(Stored items)
########################################
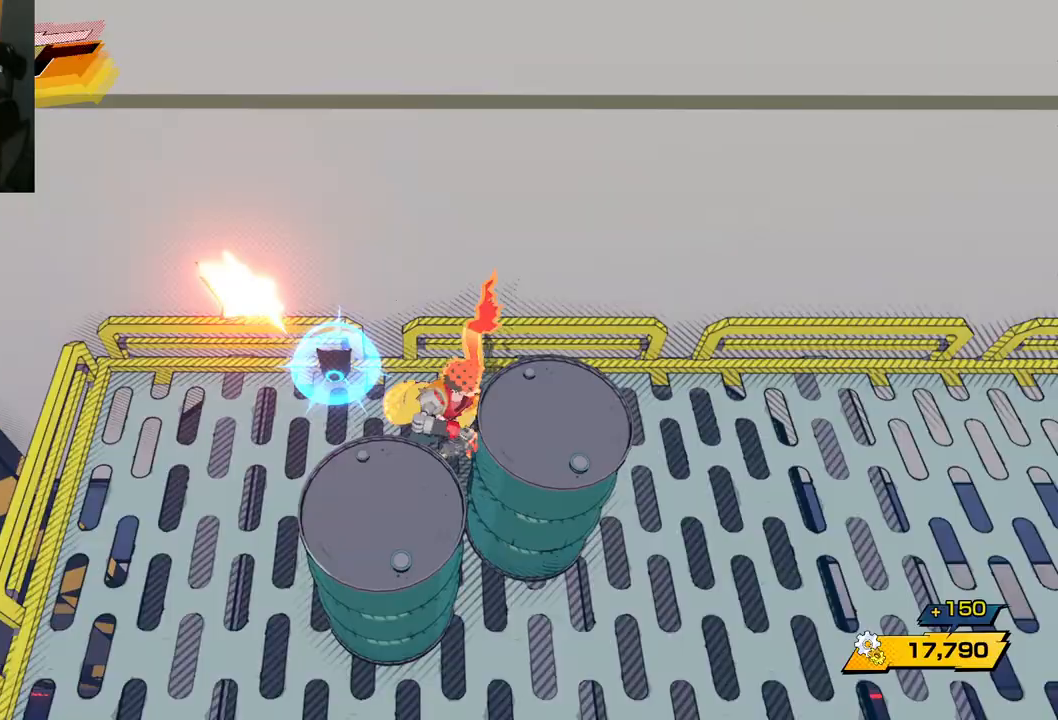
{"buttons": [], "left_stick": "center", "right_stick": "right", "events": [[317, "left_stick", "center"], [483, "right_stick", "right"]]}
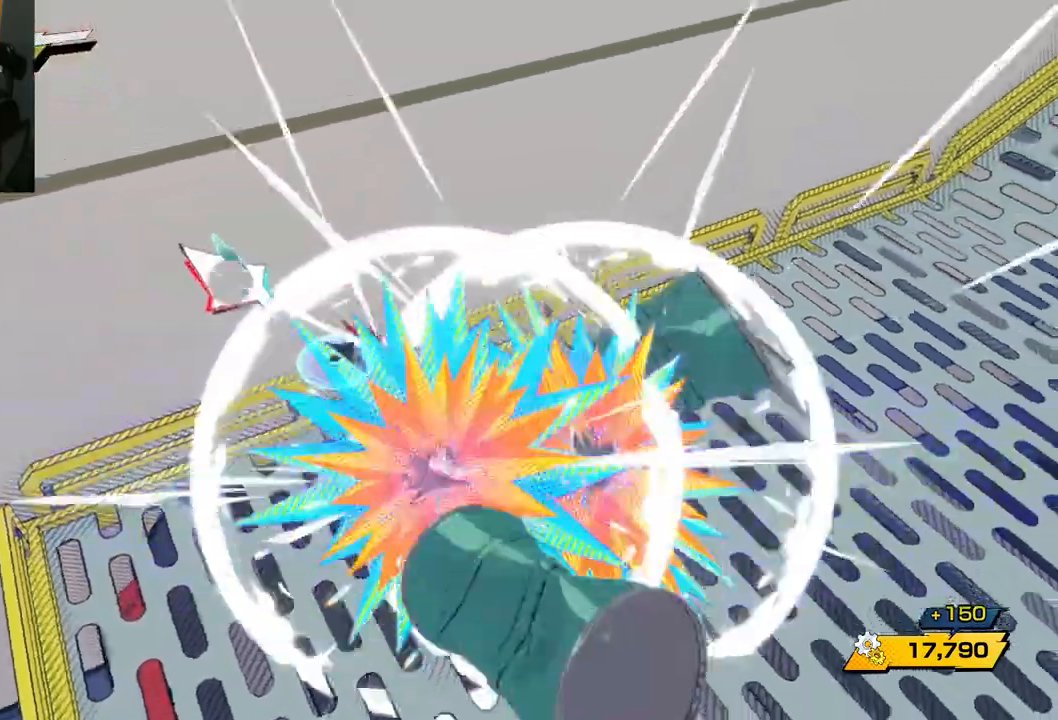
{"buttons": [], "left_stick": "right", "right_stick": "up-right", "events": [[383, "left_stick", "right"], [467, "right_stick", "up-right"]]}
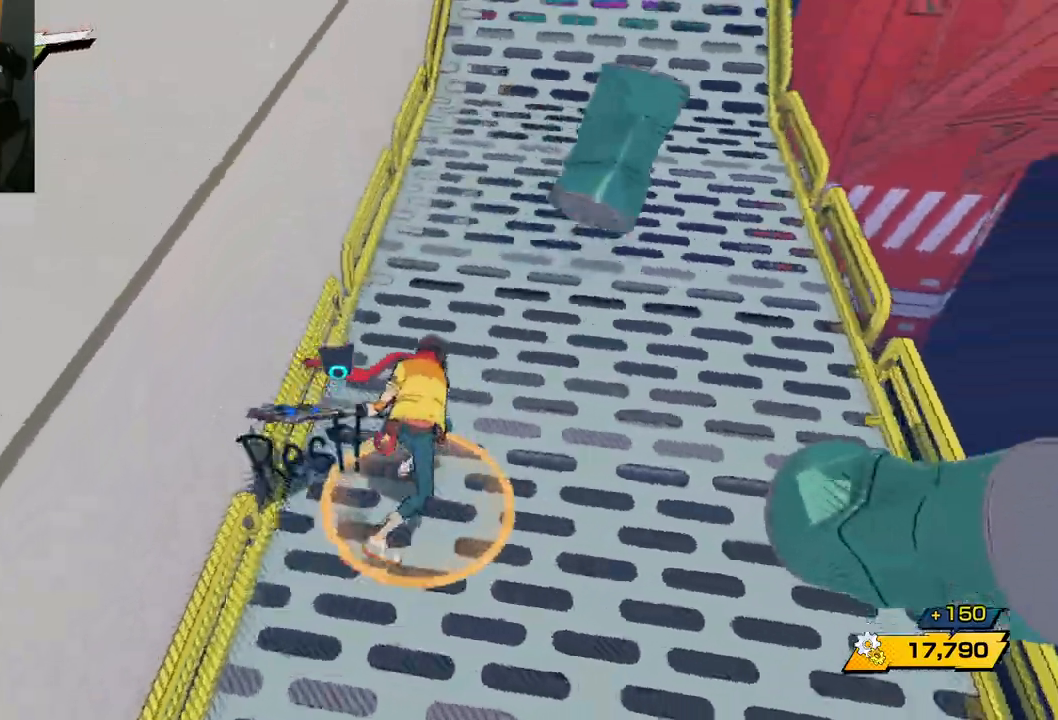
{"buttons": [], "left_stick": "up-right", "right_stick": "up-right", "events": [[50, "left_stick", "up-right"], [267, "R1", "down"], [383, "R1", "up"]]}
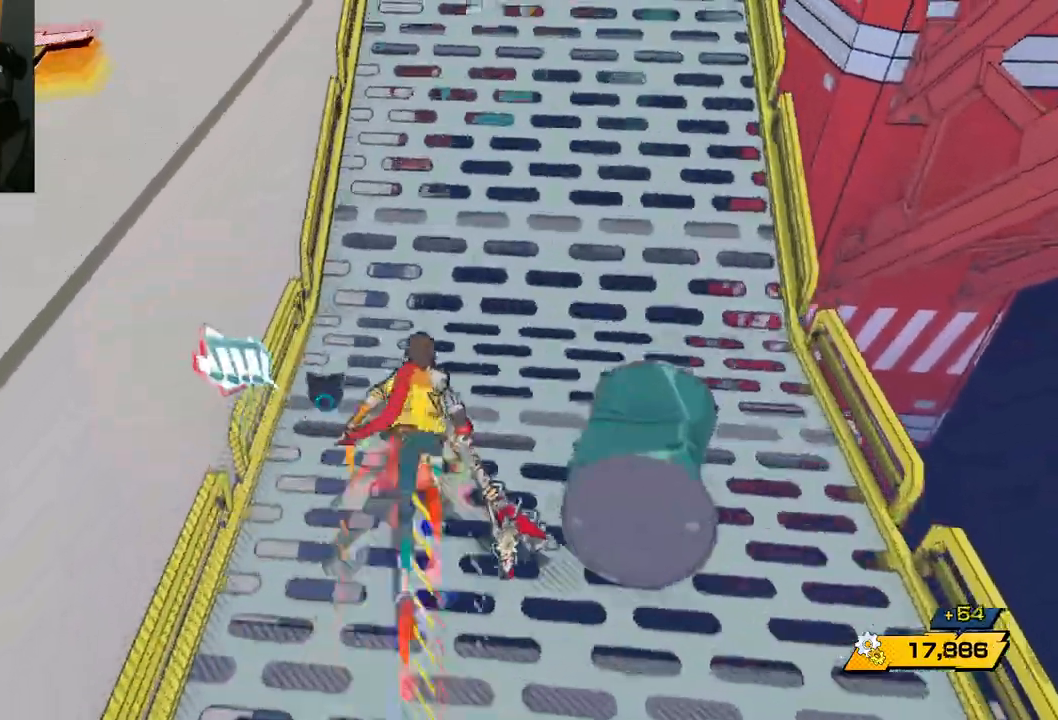
{"buttons": [], "left_stick": "up", "right_stick": "right", "events": [[167, "R1", "down"], [233, "right_stick", "right"], [283, "R1", "up"], [467, "left_stick", "up"]]}
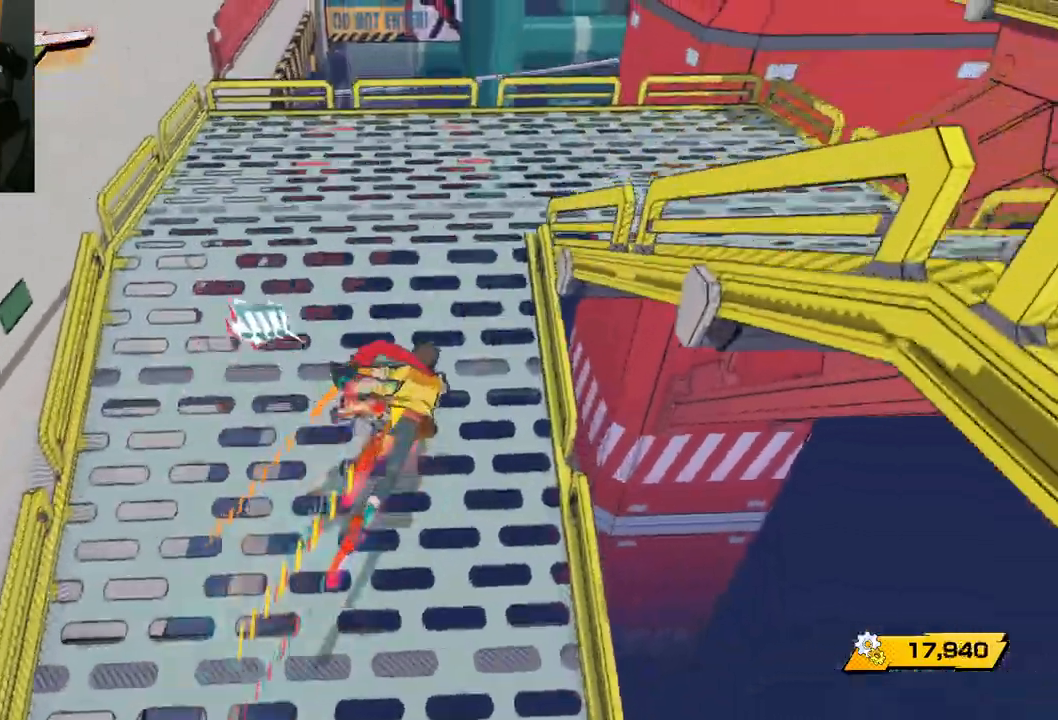
{"buttons": [], "left_stick": "up-right", "right_stick": "right", "events": [[100, "R1", "down"], [200, "R1", "up"], [450, "left_stick", "up-right"]]}
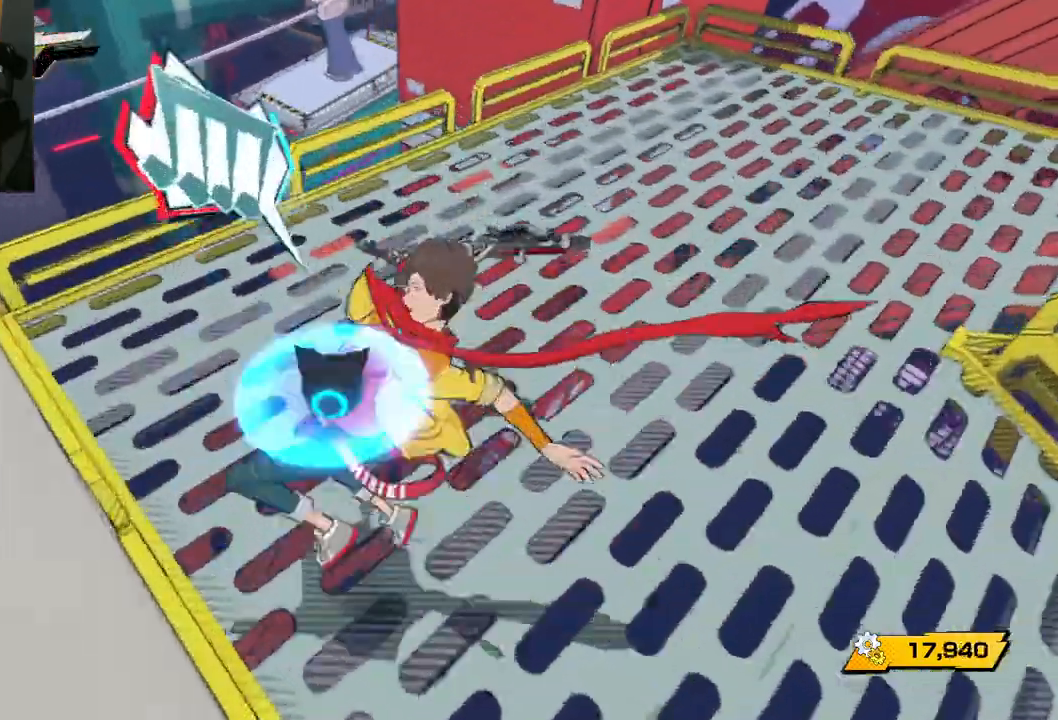
{"buttons": ["R1"], "left_stick": "up", "right_stick": "right", "events": [[133, "left_stick", "up"], [483, "R1", "down"]]}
########################################
# [TASK GOAL]
Write out every entry above exactly as it stands, minus the pictures.

# [TASK RESULT]
{"buttons": [], "left_stick": "center", "right_stick": "right", "events": [[317, "left_stick", "center"], [483, "right_stick", "right"]]}
{"buttons": [], "left_stick": "right", "right_stick": "up-right", "events": [[383, "left_stick", "right"], [467, "right_stick", "up-right"]]}
{"buttons": [], "left_stick": "up-right", "right_stick": "up-right", "events": [[50, "left_stick", "up-right"], [267, "R1", "down"], [383, "R1", "up"]]}
{"buttons": [], "left_stick": "up", "right_stick": "right", "events": [[167, "R1", "down"], [233, "right_stick", "right"], [283, "R1", "up"], [467, "left_stick", "up"]]}
{"buttons": [], "left_stick": "up-right", "right_stick": "right", "events": [[100, "R1", "down"], [200, "R1", "up"], [450, "left_stick", "up-right"]]}
{"buttons": ["R1"], "left_stick": "up", "right_stick": "right", "events": [[133, "left_stick", "up"], [483, "R1", "down"]]}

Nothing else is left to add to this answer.